About this exercise:
Go through the data below line by line and report how many lines contain "über", giving only that figure.

Listed records:

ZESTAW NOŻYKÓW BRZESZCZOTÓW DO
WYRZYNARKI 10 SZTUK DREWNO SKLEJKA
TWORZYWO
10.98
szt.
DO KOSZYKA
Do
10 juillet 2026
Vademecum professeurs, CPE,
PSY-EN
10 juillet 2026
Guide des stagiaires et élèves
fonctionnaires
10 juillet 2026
==
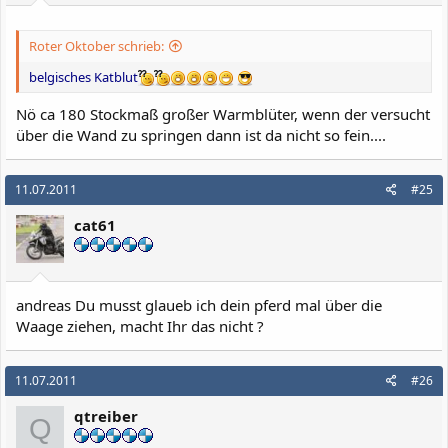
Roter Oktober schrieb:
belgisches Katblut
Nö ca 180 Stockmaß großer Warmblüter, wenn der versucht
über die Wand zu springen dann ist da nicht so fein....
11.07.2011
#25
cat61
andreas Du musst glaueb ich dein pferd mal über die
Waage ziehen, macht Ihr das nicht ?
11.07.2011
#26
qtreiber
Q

Task result:
2